▶ _TRECHO DO TEXTO_
AINDA DE NAMORO COM A COMUNICAÇÃO PÚBLICA
Estou
de volta à comunicação pública mas se for pensar melhor acho que
dela pouco sai desde que no começo de 1988 entrei para a Tv Cultura
de São Paulo para tomar parte do grupo que inventou o programa
“Metrópolis” do qual fui o primeiro apresentador.
Não
é necessário aqui alinhavar quantas são as diferenças entre a
comunicação pública e a privada e a má vontade que a mídia em
geral tem com a primeira. Basta ver a pauta de televisão que a
“grande mídia” considera relevante, sempre eivada dos engasgos
criativos dos diretores globais e seu exército de péssimos atores e
atrizes transformados em celebridades. A Globo pauta a mídia
televisiva e os “colunistas” e isso é mais do óbvio. Tão óbvio
quanto dizer que a mídia que cobre televisão não se importa muito
( quase nada) com a comunicação pública preferindo taxá-la de
“chapa branca” , “audiência zero” ao invés de se debruçar
sobre a grade de programação dos canais não comerciais e aí
pinçar, eu garanto, conteúdos muito melhores do que o ofertado pela
comunicação privada.
Para
os que “cobrem” televisão é como se a TV pública não
existisse, como se ao possuírem audiências baixas ninguém
estivesse vendo o que produzem. O que não é verdade. A TV pública
brasileira se não se constitui um modelo de excelência está longe
de ser péssima como querem fazer crer os ignorantes que não a
assistem mas que não se constrangem em dizer que ela é ruim.
Eu
acredito na tal “missão” da TV e da comunicação pública que é
levar conteúdo de excelência a quem não pode ter acesso a TV a
cabo ou está se fartando desse modelo hediondo da TV comercial
pautado em novelas ruins, jornalismo pasteurizado ou encharcado de
sangue, violência no atacado e varejo e culto a celebridades
inócuas.

▶ _PROBLEMA PROPOSTO_
Transcreva fielmente a passagem do texto sobre comunicação pública que vai de "AINDA DE NAMORO" até "o primeiro apresentador.".

▶ _DADOS FORNECIDOS_
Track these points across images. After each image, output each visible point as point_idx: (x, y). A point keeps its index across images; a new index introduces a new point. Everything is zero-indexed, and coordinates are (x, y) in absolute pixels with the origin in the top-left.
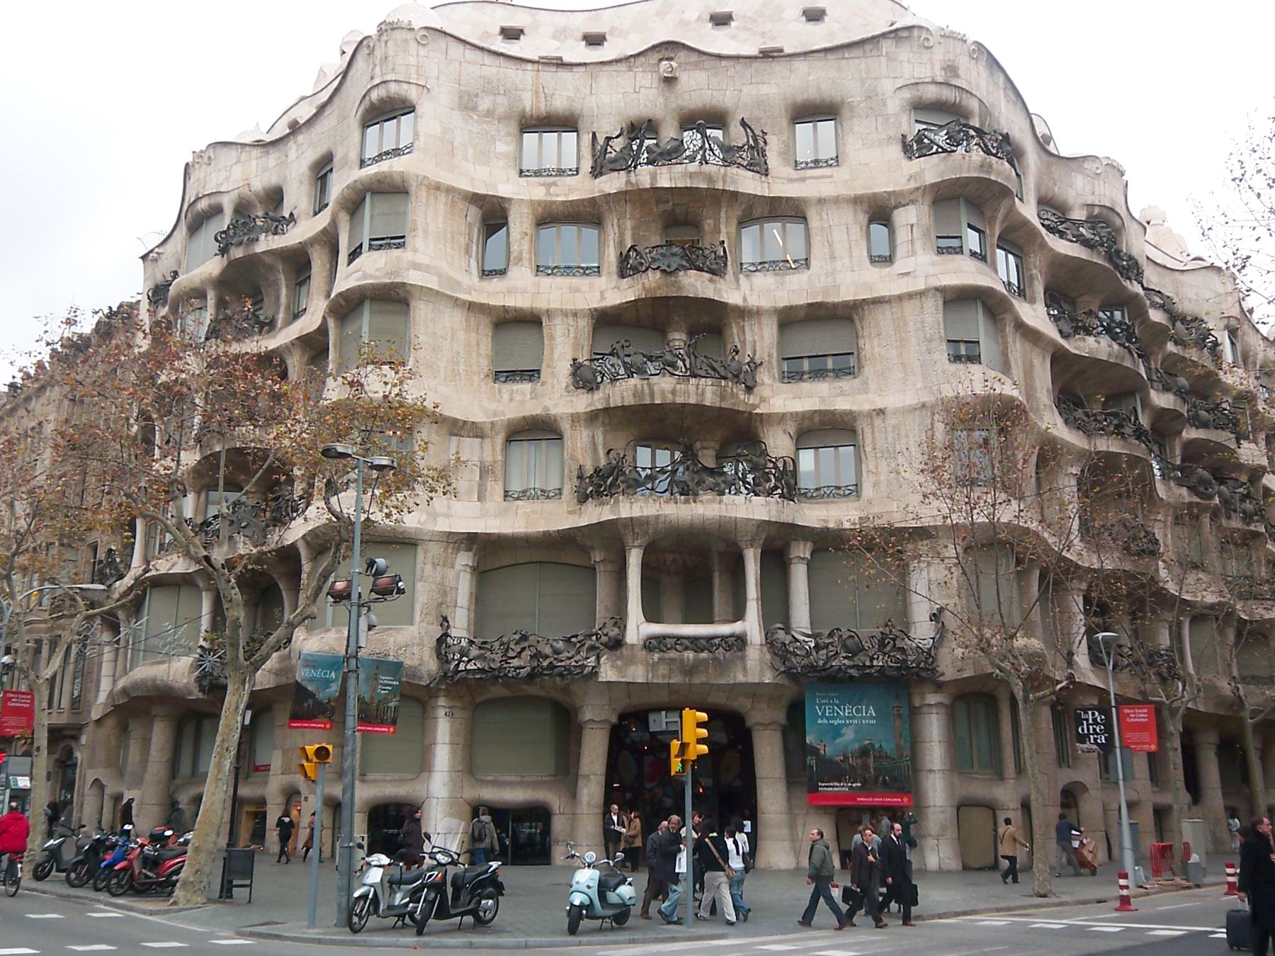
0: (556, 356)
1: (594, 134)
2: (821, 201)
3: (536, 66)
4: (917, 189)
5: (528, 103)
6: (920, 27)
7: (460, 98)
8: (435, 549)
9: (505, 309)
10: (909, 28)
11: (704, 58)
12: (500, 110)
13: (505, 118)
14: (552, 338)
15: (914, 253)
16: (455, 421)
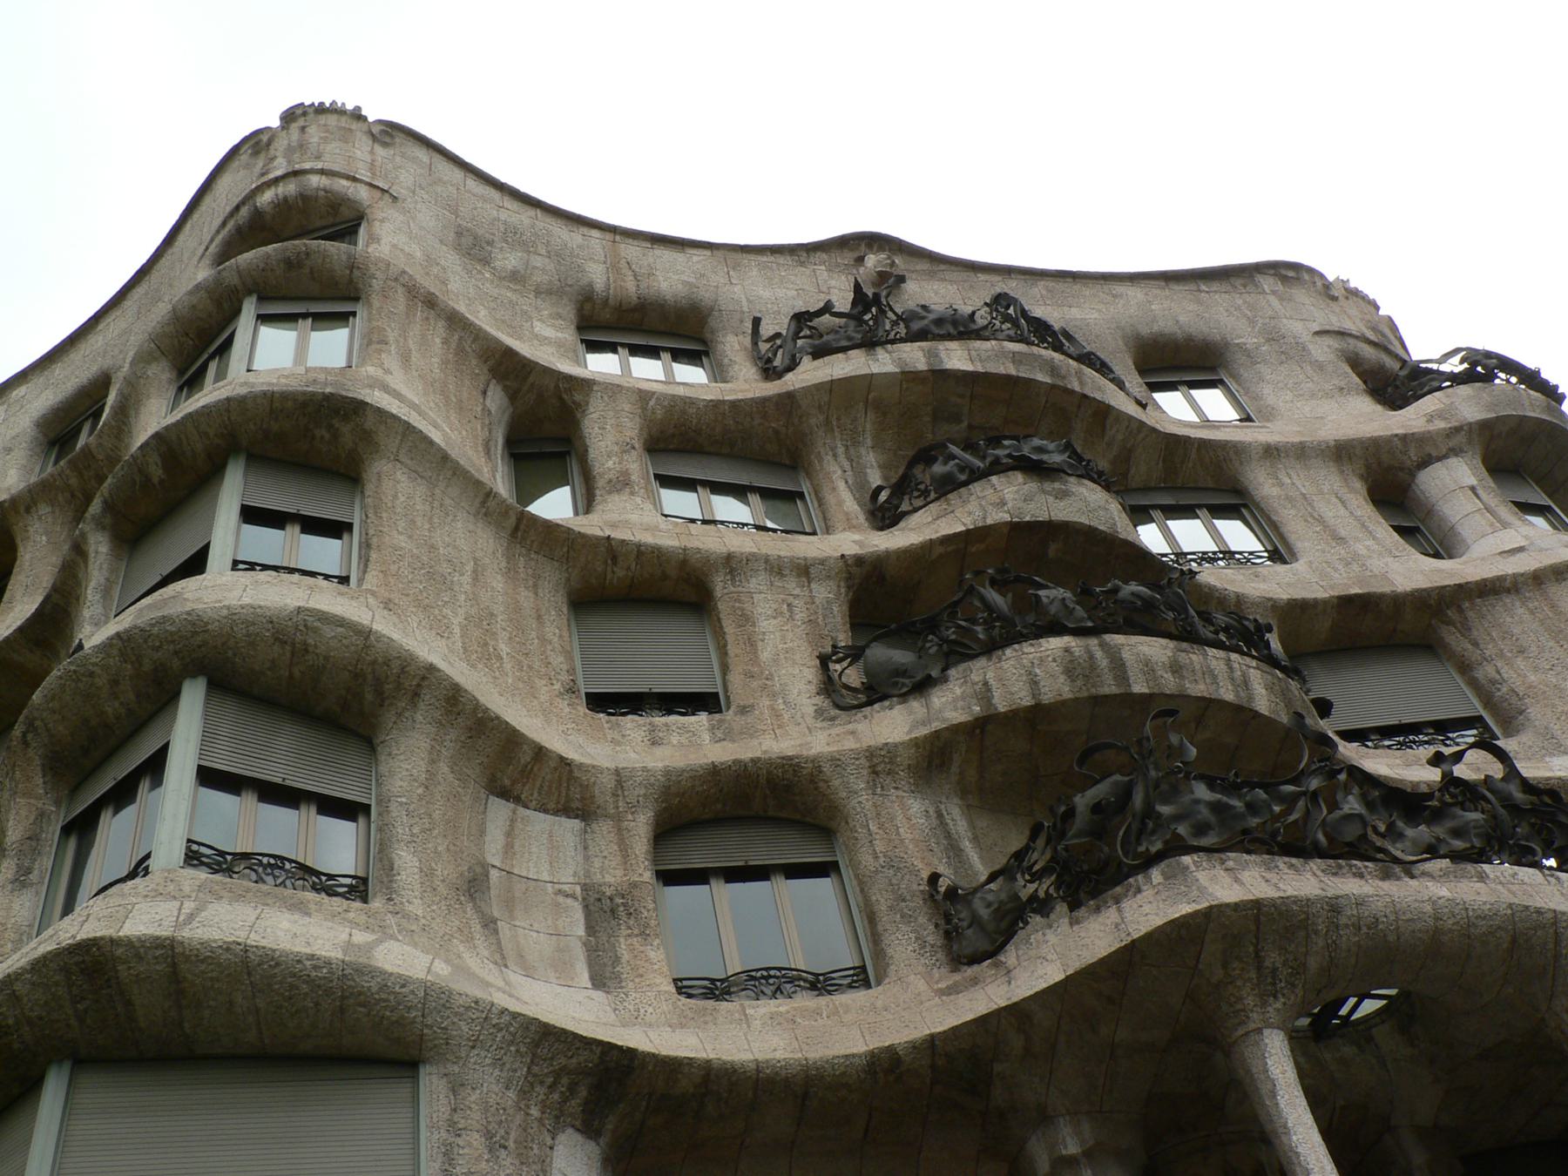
0: (765, 655)
1: (757, 322)
2: (1272, 453)
3: (609, 236)
4: (1458, 429)
5: (597, 275)
6: (1311, 271)
7: (459, 234)
8: (490, 1085)
9: (610, 549)
10: (1296, 267)
11: (942, 267)
12: (538, 278)
13: (549, 292)
14: (746, 619)
15: (1505, 525)
16: (512, 739)
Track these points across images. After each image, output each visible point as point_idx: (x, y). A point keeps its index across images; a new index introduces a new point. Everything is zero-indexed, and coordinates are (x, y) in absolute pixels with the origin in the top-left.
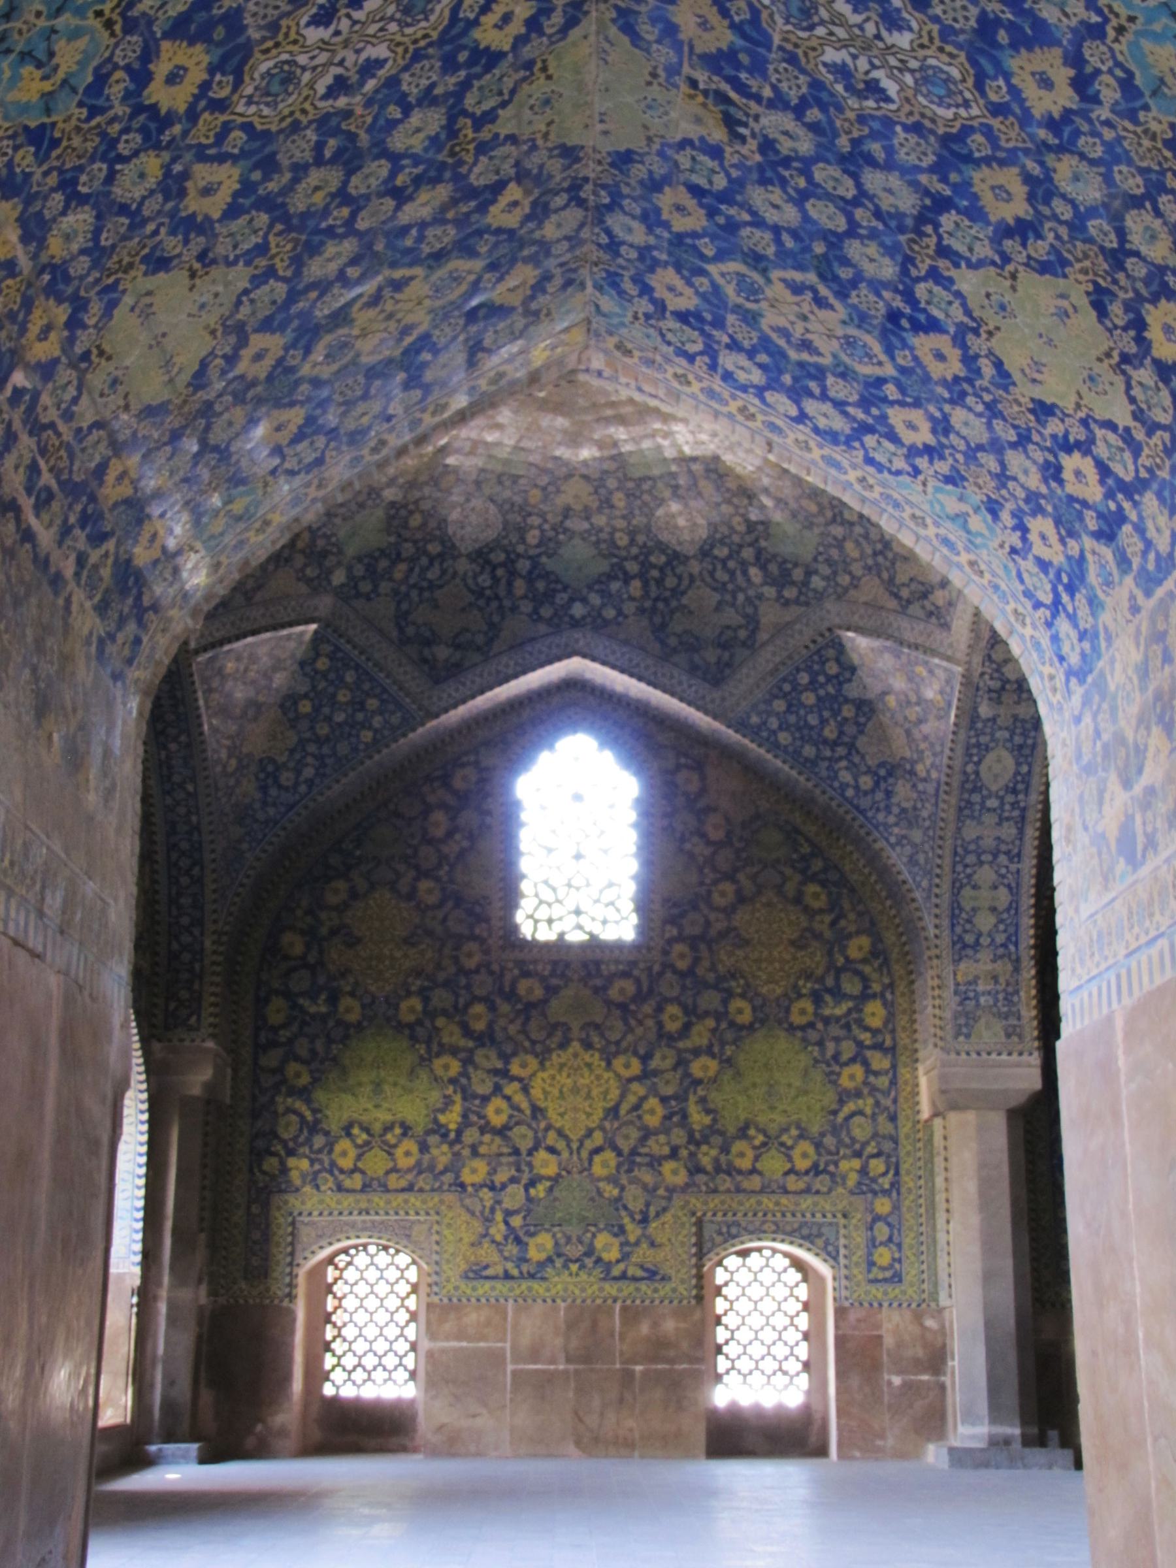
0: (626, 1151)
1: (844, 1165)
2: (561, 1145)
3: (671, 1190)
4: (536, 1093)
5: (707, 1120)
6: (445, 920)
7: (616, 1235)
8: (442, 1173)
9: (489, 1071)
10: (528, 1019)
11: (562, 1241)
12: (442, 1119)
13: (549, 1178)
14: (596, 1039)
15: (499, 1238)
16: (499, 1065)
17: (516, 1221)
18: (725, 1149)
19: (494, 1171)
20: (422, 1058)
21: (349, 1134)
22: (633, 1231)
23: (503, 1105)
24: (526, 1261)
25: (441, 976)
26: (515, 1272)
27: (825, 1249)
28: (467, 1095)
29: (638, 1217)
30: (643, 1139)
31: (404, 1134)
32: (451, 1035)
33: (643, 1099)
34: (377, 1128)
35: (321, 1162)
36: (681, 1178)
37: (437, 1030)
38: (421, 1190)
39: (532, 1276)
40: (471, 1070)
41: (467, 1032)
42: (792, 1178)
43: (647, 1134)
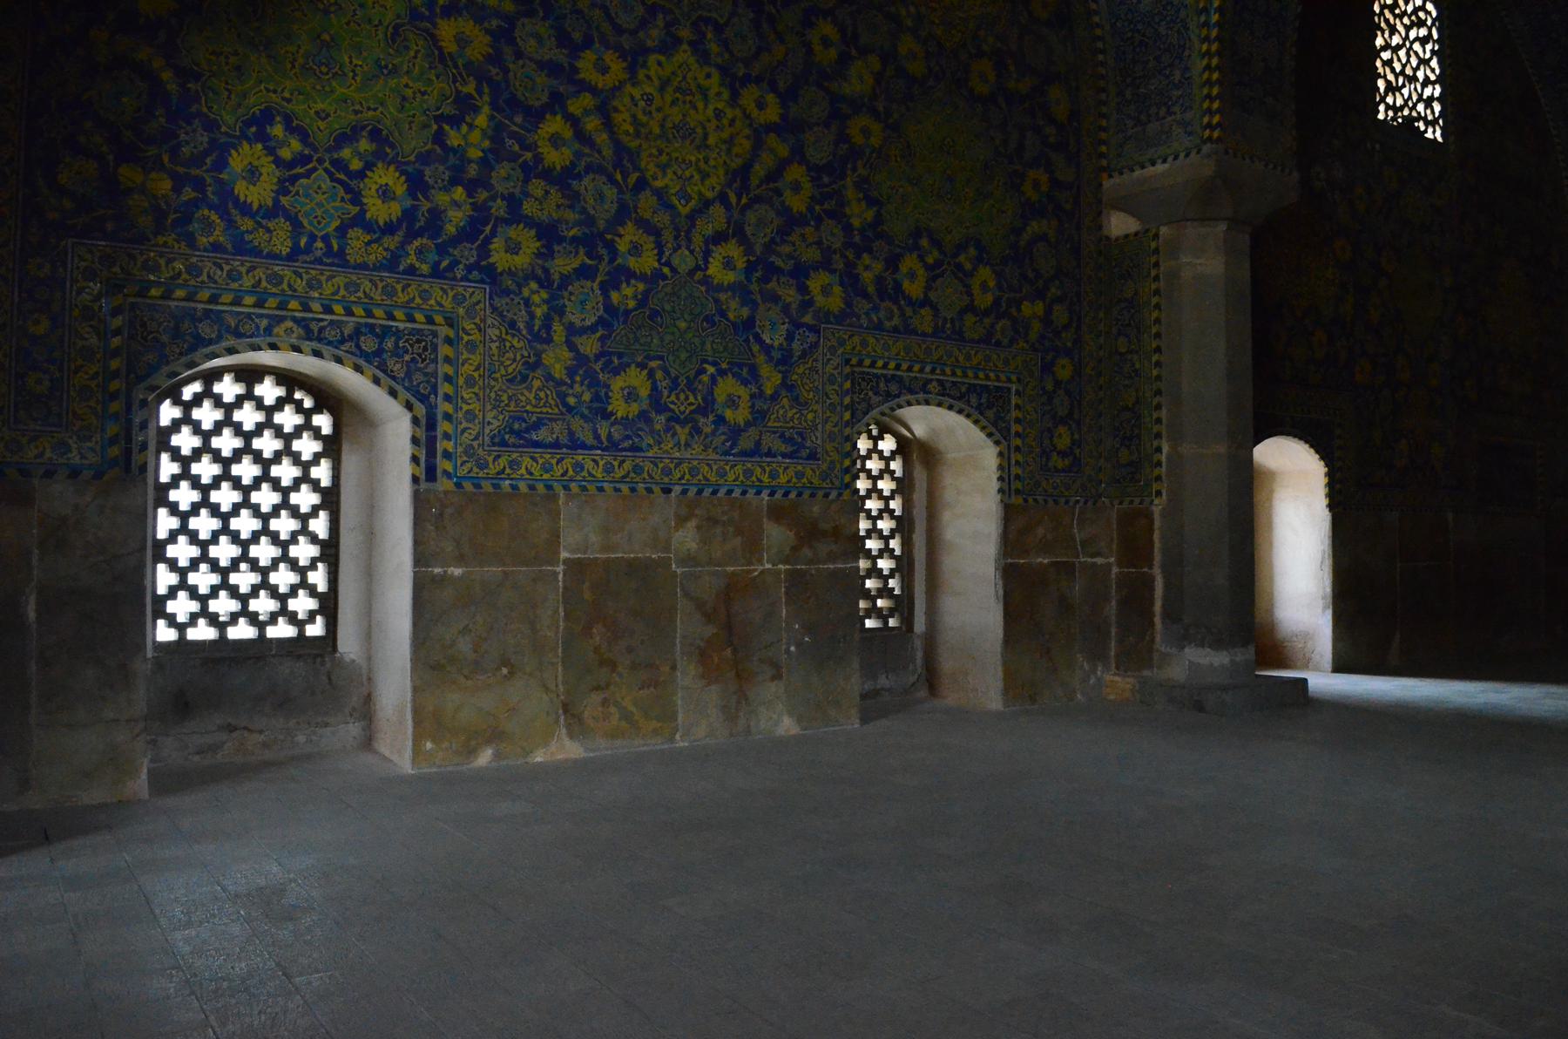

▶ _RESPOSTA COMPLETA_
AINDA DE NAMORO COM A COMUNICAÇÃO PÚBLICA
Estou
de volta à comunicação pública mas se for pensar melhor acho que
dela pouco sai desde que no começo de 1988 entrei para a Tv Cultura
de São Paulo para tomar parte do grupo que inventou o programa
“Metrópolis” do qual fui o primeiro apresentador.